▶ **Prompt**:
Where "OrderApi" occurs in a line of the entries below, copy that line.

▶ **Stored data**:
────────

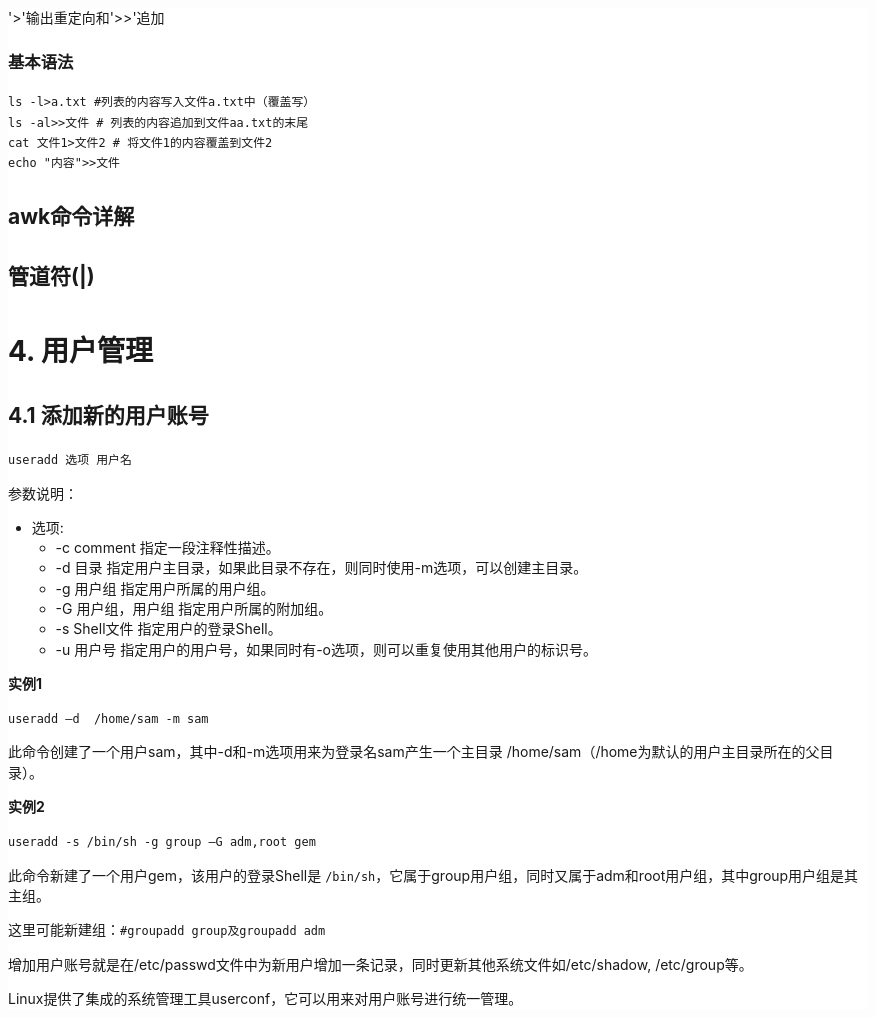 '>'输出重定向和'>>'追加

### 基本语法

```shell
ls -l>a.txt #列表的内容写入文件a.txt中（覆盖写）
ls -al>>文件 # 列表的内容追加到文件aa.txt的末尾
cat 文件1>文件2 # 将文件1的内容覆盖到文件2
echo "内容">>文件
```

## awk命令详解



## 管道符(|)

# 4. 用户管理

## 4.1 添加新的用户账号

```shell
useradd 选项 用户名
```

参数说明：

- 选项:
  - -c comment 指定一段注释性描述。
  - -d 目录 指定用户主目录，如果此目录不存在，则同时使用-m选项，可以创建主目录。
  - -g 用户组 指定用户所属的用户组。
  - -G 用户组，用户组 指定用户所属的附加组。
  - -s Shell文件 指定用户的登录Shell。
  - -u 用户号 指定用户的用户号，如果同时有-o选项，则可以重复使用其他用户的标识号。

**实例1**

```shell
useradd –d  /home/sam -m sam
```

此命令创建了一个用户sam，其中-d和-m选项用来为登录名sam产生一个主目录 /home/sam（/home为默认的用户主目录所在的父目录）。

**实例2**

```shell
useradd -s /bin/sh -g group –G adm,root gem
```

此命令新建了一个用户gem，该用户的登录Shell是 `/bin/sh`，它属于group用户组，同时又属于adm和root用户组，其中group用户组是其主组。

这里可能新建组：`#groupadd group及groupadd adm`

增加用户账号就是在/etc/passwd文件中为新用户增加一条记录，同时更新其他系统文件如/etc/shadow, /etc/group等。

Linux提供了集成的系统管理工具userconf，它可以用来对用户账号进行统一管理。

────────

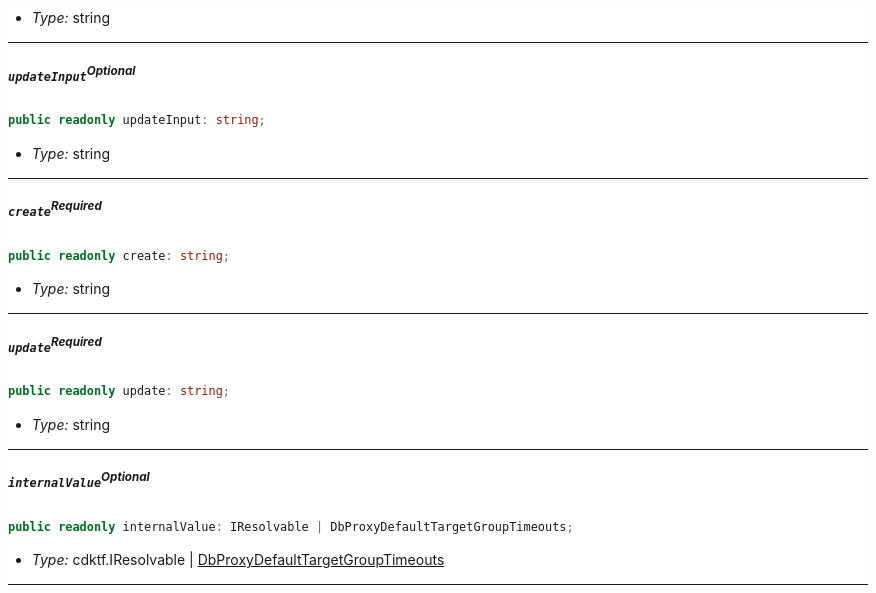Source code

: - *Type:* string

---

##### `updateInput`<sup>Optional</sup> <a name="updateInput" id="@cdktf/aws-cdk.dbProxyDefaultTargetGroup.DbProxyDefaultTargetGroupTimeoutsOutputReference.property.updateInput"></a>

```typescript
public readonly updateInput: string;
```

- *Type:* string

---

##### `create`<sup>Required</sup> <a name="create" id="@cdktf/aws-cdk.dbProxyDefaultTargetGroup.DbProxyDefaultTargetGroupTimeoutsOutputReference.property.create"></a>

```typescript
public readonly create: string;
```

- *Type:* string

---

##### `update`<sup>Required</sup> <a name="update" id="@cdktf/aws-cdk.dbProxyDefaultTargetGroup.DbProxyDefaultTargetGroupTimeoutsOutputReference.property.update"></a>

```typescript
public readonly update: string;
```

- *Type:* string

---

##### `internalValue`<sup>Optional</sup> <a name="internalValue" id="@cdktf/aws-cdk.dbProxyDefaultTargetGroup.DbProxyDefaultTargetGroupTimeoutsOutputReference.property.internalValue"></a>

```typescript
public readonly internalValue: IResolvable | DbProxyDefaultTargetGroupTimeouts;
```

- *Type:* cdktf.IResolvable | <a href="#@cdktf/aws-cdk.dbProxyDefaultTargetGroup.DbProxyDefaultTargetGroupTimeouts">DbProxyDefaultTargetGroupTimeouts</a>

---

────────

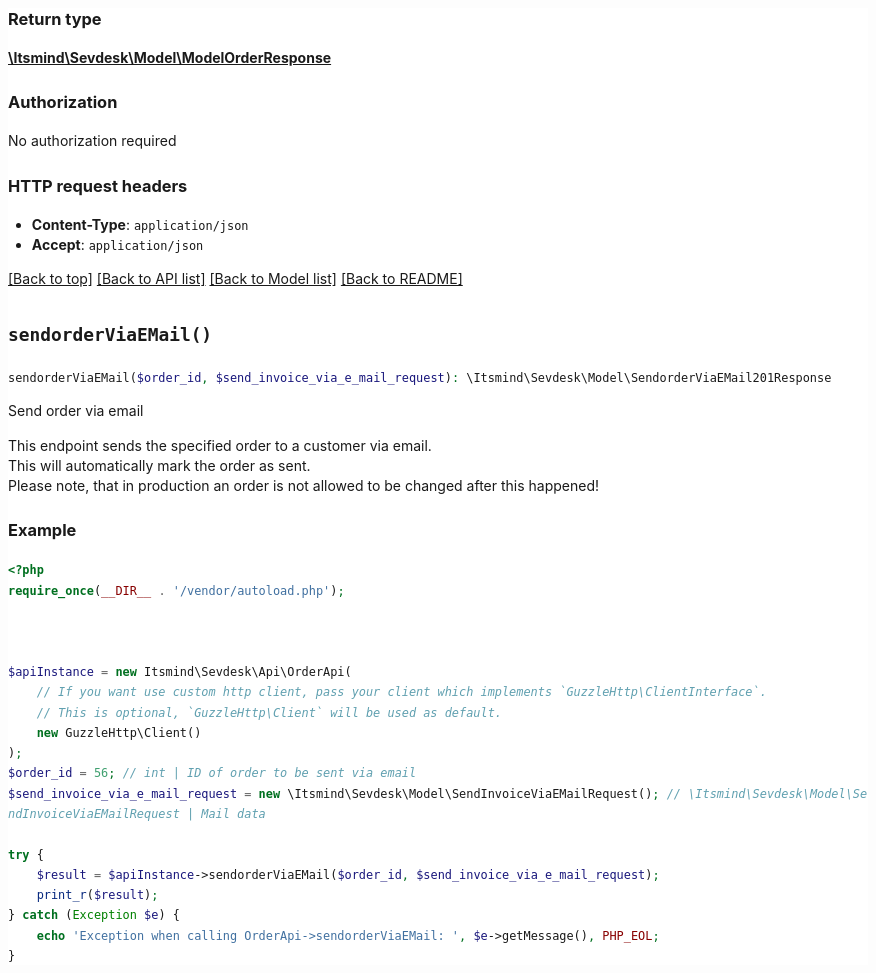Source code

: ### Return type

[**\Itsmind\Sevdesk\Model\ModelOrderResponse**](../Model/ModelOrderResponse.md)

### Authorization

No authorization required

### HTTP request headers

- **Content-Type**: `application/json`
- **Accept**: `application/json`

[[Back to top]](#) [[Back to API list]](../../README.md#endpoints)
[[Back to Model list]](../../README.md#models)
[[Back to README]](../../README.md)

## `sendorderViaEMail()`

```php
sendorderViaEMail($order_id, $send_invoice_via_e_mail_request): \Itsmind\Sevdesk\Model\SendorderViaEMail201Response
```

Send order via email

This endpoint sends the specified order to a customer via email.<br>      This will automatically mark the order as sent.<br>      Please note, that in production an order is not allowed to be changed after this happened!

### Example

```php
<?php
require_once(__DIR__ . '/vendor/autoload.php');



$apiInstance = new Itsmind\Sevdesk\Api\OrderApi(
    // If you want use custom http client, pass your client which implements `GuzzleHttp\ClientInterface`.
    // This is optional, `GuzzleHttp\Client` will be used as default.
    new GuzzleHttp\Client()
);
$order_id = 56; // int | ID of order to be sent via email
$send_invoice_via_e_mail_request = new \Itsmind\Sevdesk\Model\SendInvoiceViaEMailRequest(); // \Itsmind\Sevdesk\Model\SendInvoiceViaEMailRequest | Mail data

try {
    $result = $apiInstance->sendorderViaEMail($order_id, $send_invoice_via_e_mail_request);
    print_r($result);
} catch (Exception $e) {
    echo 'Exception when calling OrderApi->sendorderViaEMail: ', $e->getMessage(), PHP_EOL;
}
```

────────

▶ **Output for this task**:
$apiInstance = new Itsmind\Sevdesk\Api\OrderApi(
    echo 'Exception when calling OrderApi->sendorderViaEMail: ', $e->getMessage(), PHP_EOL;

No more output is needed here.